What you are asked to do: In the data below, begin at the line with "Composição Taxa de Lixo" and stop after the line with "Erstattung von Schulwegkosten"; output those lines exactly and no pictures.

• • •

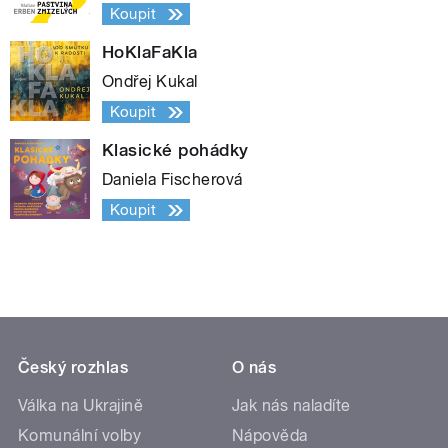
Koupit
HoKlaFaKla
Ondřej Kukal
Koupit
Klasické pohádky
Daniela Fischerová
Koupit
Český rozhlas
O nás
Válka na Ukrajině
Jak nás naladíte
Komunální volby
Nápověda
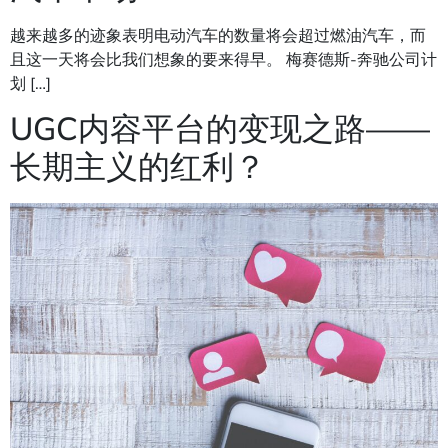
越来越多的迹象表明电动汽车的数量将会超过燃油汽车，而
且这一天将会比我们想象的要来得早。 梅赛德斯-奔驰公司计
划 […]
UGC内容平台的变现之路——
长期主义的红利？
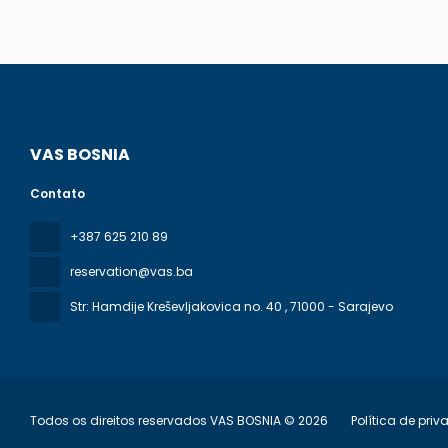
VAS BOSNIA
Contato
+387 625 210 89
reservation@vas.ba
Str: Hamdije Kreševljakovica no. 40
, 71000 - Sarajevo
Todos os direitos reservados VAS BOSNIA © 2026
Política de pri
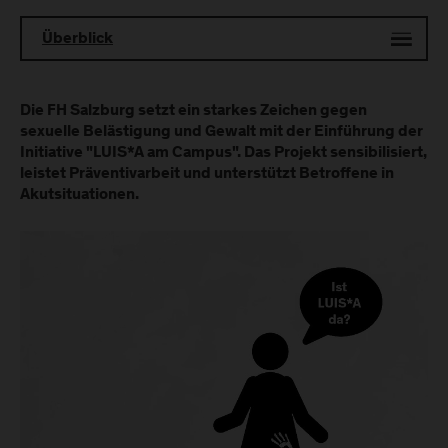
Überblick
Die FH Salzburg setzt ein starkes Zeichen gegen
sexuelle Belästigung und Gewalt mit der Einführung der
Initiative "LUIS*A am Campus". Das Projekt sensibilisiert,
leistet Präventivarbeit und unterstützt Betroffene in
Akutsituationen.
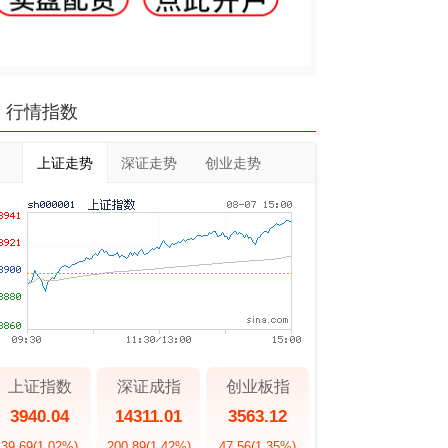
行情指数
上证走势
深证走势
创业走势
上证指数
深证成指
创业板指
3940.04
14311.01
3563.12
39.69
(1.02%)
200.89
(1.42%)
47.56
(1.35%)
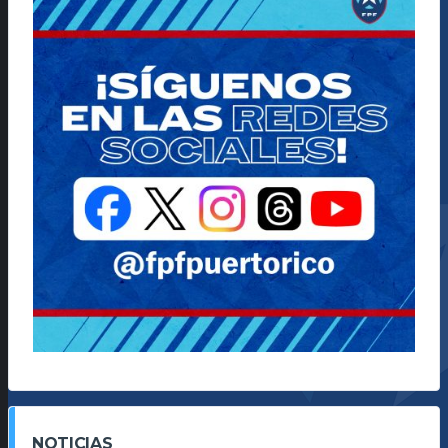
NOTICIAS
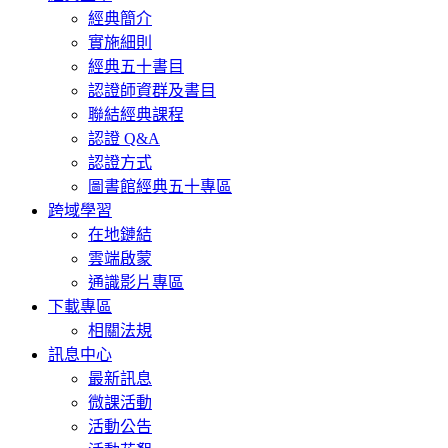
經典簡介
實施細則
經典五十書目
認證師資群及書目
聯結經典課程
認證 Q&A
認證方式
圖書館經典五十專區
跨域學習
在地鏈結
雲端啟蒙
通識影片專區
下載專區
相關法規
訊息中心
最新訊息
微課活動
活動公告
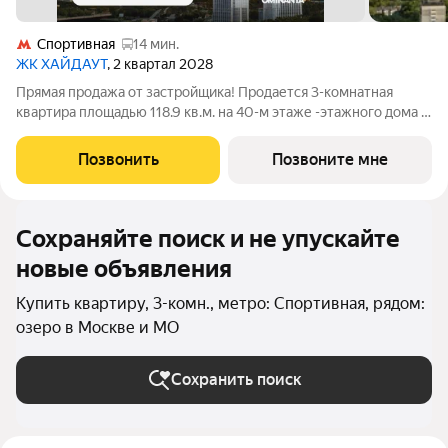
Спортивная
14 мин.
ЖК ХАЙДАУТ
, 2 квартал 2028
Прямая продажа от застройщика! Продается 3-комнатная
квартира площадью 118.9 кв.м. на 40-м этаже -этажного дома в
жилом комплексе ХАЙДАУТ с панорамными видами: Парк
Победы, Долина реки Сетунь, МГУ, Москва-Сити, Воробьевы
Позвонить
Позвоните мне
горы. Высота потолков 3,25 м.
Сохраняйте поиск и не упускайте
новые объявления
Купить квартиру, 3-комн., метро: Спортивная, рядом:
озеро в Москве и МО
Сохранить поиск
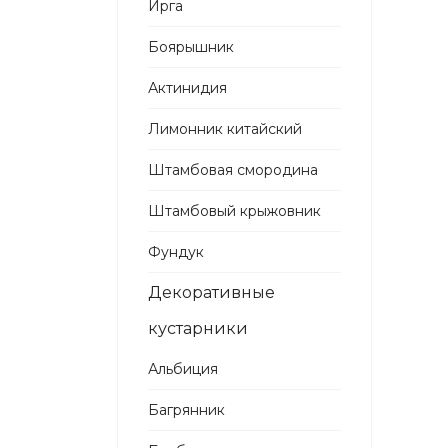
Ирга
Боярышник
Актинидия
Лимонник китайский
Штамбовая смородина
Штамбовый крыжовник
Фундук
Декоративные
кустарники
Альбиция
Багрянник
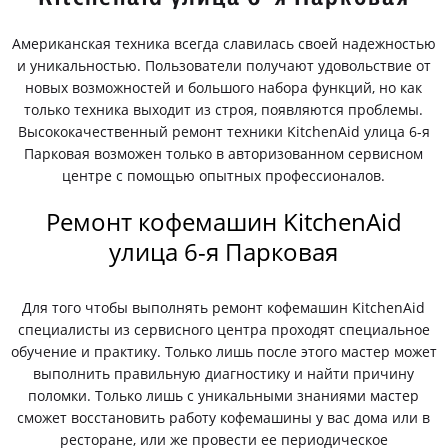
Американская техника всегда славилась своей надежностью
и уникальностью. Пользователи получают удовольствие от
новых возможностей и большого набора функций, но как
только техника выходит из строя, появляются проблемы.
Высококачественный ремонт техники KitchenAid улица 6-я
Парковая возможен только в авторизованном сервисном
центре с помощью опытных профессионалов.
Ремонт кофемашин KitchenAid
улица 6-я Парковая
Для того чтобы выполнять ремонт кофемашин KitchenAid
специалисты из сервисного центра проходят специальное
обучение и практику. Только лишь после этого мастер может
выполнить правильную диагностику и найти причину
поломки. Только лишь с уникальными знаниями мастер
сможет восстановить работу кофемашины у вас дома или в
ресторане, или же провести ее периодическое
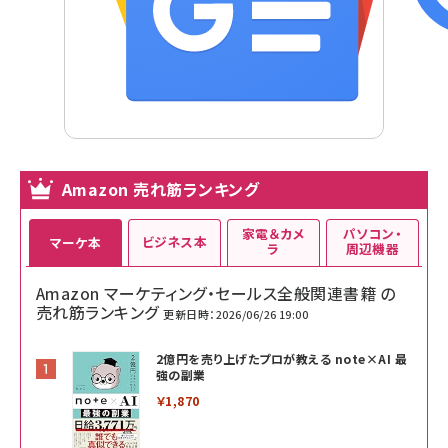
Amazon 売れ筋ランキング
家電＆カメ
パソコン・
ビジネス本
マーケ本
ラ
周辺機器
Amazon マーケティング・セールス全般関連書籍 の
売れ筋ランキング
更新日時：2026/06/26 19:00
2億円を売り上げたプロが教える note×AI 最
強の副業
￥1,870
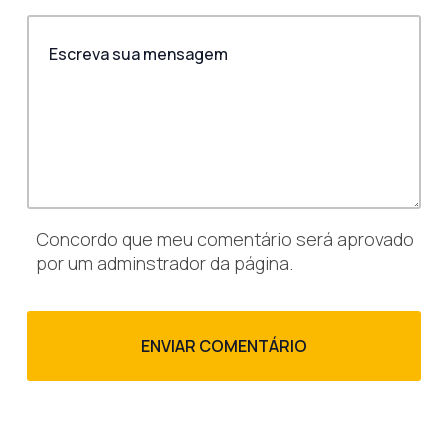
Concordo que meu comentário será aprovado
por um adminstrador da página.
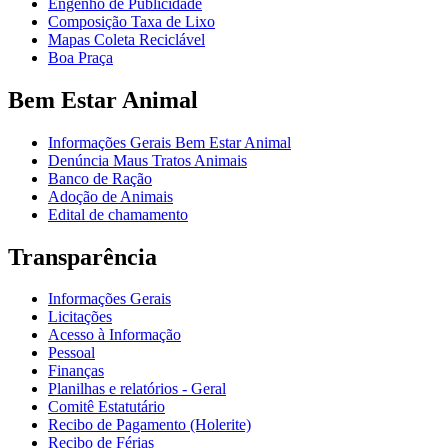
Engenho de Publicidade
Composição Taxa de Lixo
Mapas Coleta Reciclável
Boa Praça
Bem Estar Animal
Informações Gerais Bem Estar Animal
Denúncia Maus Tratos Animais
Banco de Ração
Adoção de Animais
Edital de chamamento
Transparência
Informações Gerais
Licitações
Acesso à Informação
Pessoal
Finanças
Planilhas e relatórios - Geral
Comitê Estatutário
Recibo de Pagamento (Holerite)
Recibo de Férias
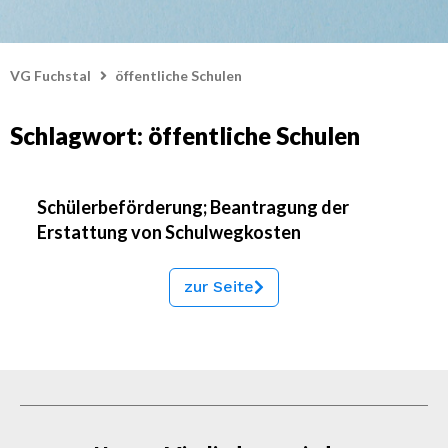
VG Fuchstal
öffentliche Schulen
Schlagwort: öffentliche Schulen
Schülerbeförderung; Beantragung der
Erstattung von Schulwegkosten
zur Seite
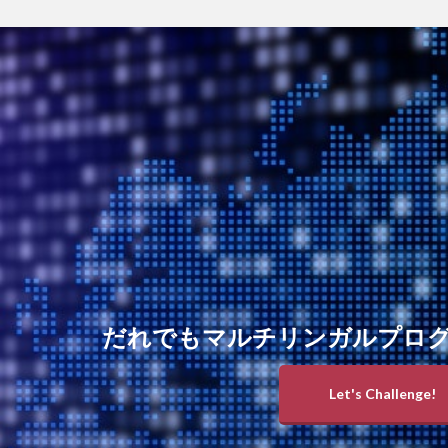
だれでもマルチリンガルプロ
Let's Challenge!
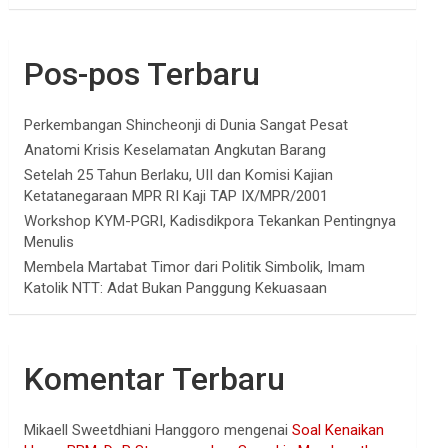
Pos-pos Terbaru
Perkembangan Shincheonji di Dunia Sangat Pesat
Anatomi Krisis Keselamatan Angkutan Barang
Setelah 25 Tahun Berlaku, UII dan Komisi Kajian
Ketatanegaraan MPR RI Kaji TAP IX/MPR/2001
Workshop KYM-PGRI, Kadisdikpora Tekankan Pentingnya
Menulis
Membela Martabat Timor dari Politik Simbolik, Imam
Katolik NTT: Adat Bukan Panggung Kekuasaan
Komentar Terbaru
Mikaell Sweetdhiani Hanggoro
mengenai
Soal Kenaikan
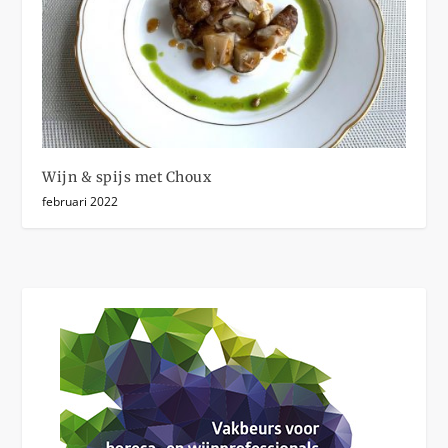
Wijn & spijs met Choux
februari 2022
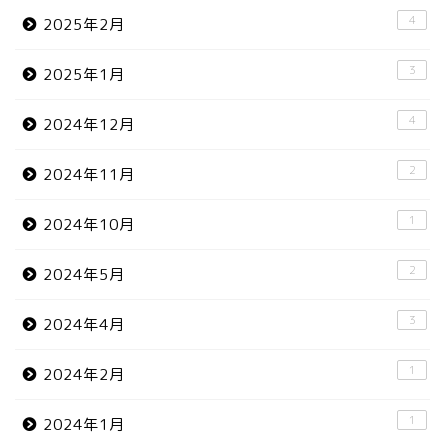
4
2025年2月
3
2025年1月
4
2024年12月
2
2024年11月
1
2024年10月
2
2024年5月
3
2024年4月
1
2024年2月
1
2024年1月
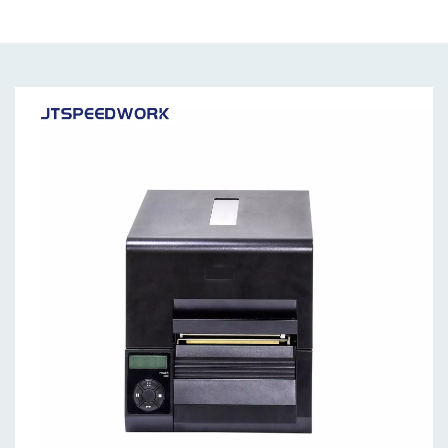
RFID โดยอัตโนมัติ)การพิมพ์ความเร็วสูง 300 dpiการโหลด
สื่อทำได้ง่ายและรวดเร็วรองรับการจำลอง ZPL, EPL และ
TSCมีอินเทอร์เฟซให้เลือกหลากหลายเครื่องตัดเสริมเพื่อเพิ่ม
ประสิทธิภาพการทำงาน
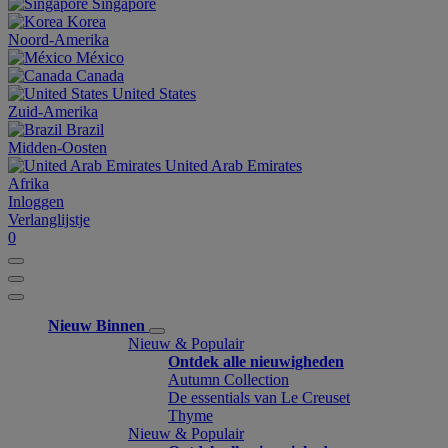
Singapore
Korea
Noord-Amerika
México
Canada
United States
Zuid-Amerika
Brazil
Midden-Oosten
United Arab Emirates
Afrika
Inloggen
Verlanglijstje
0
Nieuw Binnen
Nieuw & Populair
Ontdek alle nieuwigheden
Autumn Collection
De essentials van Le Creuset
Thyme
Nieuw & Populair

• • •

Your response:
Composição Taxa de Lixo
Mapas Coleta Reciclável
Boa Praça
Bem Estar Animal
Informações Gerais Bem Estar Animal
Denúncia Maus Tratos Animais
Banco de Ração
Adoção de Animais
Edital de chamamento
Transparência
Informações Gerais
Licitações
Acesso à Informação
Pessoal
Finanças
Planilhas e relatórios - Geral
Comitê Estatutário
Recibo de Pagamento (Holerite)
Recibo de Férias
VG Fuchstal
öffentliche Schulen
Schlagwort: öffentliche Schulen
Schülerbeförderung; Beantragung der
Erstattung von Schulwegkosten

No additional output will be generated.